▸ WORK REQUEST:
Please print the entries below exactly, from the line with "детските ръце да бъ" through the line with "нася за приятно усещане след нанасяне;", including both of those lines and leaving out all others.

Extracted records

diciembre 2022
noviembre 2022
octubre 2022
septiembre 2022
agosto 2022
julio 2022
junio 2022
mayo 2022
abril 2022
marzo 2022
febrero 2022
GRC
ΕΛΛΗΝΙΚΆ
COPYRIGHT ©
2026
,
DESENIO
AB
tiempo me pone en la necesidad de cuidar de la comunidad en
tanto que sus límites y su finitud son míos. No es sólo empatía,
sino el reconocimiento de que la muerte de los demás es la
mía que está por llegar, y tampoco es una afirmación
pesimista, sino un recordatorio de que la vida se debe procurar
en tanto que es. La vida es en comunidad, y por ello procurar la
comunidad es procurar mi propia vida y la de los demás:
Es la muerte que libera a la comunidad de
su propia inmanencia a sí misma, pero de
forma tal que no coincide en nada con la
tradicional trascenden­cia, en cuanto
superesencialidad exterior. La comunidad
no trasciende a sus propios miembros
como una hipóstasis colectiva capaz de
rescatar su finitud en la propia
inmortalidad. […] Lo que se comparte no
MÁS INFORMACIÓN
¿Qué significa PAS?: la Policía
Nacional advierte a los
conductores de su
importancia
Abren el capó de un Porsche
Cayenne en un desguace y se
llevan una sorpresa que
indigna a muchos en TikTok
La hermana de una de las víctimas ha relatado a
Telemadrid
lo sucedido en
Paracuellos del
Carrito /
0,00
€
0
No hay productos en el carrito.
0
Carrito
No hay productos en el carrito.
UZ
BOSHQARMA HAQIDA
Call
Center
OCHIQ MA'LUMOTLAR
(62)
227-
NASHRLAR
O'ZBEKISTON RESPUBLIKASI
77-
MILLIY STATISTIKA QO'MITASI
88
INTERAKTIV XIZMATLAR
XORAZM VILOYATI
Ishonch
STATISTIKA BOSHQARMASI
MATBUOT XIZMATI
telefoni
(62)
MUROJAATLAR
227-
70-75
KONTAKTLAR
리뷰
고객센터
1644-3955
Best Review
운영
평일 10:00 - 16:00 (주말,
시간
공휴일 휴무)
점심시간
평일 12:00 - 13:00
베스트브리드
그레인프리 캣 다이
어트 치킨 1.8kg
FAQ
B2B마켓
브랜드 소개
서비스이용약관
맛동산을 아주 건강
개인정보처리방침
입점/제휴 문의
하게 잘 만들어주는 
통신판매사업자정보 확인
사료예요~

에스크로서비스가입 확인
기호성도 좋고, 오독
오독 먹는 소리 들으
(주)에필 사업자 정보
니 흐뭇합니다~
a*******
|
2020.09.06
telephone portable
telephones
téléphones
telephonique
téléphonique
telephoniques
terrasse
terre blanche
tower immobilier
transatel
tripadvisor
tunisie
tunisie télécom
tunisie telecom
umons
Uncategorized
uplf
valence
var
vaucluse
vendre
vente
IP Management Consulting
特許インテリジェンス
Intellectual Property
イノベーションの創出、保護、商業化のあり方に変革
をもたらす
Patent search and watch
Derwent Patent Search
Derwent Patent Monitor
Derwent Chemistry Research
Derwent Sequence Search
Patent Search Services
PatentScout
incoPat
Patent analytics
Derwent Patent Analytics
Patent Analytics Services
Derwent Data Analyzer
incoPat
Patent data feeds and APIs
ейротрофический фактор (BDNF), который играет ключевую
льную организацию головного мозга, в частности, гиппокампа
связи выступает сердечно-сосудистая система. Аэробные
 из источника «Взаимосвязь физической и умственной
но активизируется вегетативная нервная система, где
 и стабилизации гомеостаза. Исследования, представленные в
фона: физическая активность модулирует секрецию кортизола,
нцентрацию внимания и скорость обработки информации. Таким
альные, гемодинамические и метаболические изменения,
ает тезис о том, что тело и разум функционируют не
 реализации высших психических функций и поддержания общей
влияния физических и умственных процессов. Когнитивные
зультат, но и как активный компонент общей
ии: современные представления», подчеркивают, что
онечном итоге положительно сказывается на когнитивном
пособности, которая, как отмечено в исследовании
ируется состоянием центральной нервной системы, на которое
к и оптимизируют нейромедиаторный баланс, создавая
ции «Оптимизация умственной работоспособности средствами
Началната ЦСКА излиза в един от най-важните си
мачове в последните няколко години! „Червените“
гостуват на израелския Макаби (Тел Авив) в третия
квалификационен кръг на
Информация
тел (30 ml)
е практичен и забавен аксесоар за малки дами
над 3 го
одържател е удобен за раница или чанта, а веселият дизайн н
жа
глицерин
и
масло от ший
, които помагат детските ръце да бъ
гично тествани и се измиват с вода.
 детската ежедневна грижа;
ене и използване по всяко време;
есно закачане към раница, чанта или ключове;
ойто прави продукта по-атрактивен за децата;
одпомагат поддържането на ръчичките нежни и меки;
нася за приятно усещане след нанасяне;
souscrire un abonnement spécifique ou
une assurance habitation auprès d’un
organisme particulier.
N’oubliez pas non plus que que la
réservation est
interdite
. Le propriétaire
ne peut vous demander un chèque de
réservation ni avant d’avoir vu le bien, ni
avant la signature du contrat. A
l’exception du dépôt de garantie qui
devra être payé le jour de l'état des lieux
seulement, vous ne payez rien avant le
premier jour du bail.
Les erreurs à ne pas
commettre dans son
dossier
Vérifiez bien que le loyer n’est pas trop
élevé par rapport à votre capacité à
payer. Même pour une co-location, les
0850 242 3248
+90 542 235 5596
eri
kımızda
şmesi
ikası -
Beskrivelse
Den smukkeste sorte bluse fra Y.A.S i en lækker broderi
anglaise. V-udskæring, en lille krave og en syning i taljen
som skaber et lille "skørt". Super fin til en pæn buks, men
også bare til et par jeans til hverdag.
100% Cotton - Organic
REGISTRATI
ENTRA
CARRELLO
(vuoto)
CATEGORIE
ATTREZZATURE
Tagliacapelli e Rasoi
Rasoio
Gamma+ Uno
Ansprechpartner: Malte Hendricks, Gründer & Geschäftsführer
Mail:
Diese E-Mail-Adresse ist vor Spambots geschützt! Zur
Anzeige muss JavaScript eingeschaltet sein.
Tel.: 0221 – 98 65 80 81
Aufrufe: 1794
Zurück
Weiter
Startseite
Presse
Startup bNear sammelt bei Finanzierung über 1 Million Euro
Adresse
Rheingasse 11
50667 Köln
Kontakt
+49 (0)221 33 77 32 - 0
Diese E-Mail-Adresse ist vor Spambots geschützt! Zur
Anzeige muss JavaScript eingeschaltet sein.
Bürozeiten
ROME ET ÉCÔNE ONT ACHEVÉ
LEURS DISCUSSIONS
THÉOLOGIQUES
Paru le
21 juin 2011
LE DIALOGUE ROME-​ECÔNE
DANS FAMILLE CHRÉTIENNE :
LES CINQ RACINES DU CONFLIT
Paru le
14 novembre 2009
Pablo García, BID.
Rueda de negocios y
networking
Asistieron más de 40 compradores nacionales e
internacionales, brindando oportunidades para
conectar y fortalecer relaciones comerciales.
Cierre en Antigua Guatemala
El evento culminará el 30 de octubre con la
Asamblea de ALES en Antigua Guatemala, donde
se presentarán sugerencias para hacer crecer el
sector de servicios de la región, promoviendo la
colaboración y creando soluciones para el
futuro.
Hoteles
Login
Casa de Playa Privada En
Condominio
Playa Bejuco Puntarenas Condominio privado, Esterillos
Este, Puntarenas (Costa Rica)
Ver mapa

▸ TASK OUTPUT:
, които помагат детските ръце да бъ
гично тествани и се измиват с вода.
 детската ежедневна грижа;
ене и използване по всяко време;
есно закачане към раница, чанта или ключове;
ойто прави продукта по-атрактивен за децата;
одпомагат поддържането на ръчичките нежни и меки;
нася за приятно усещане след нанасяне;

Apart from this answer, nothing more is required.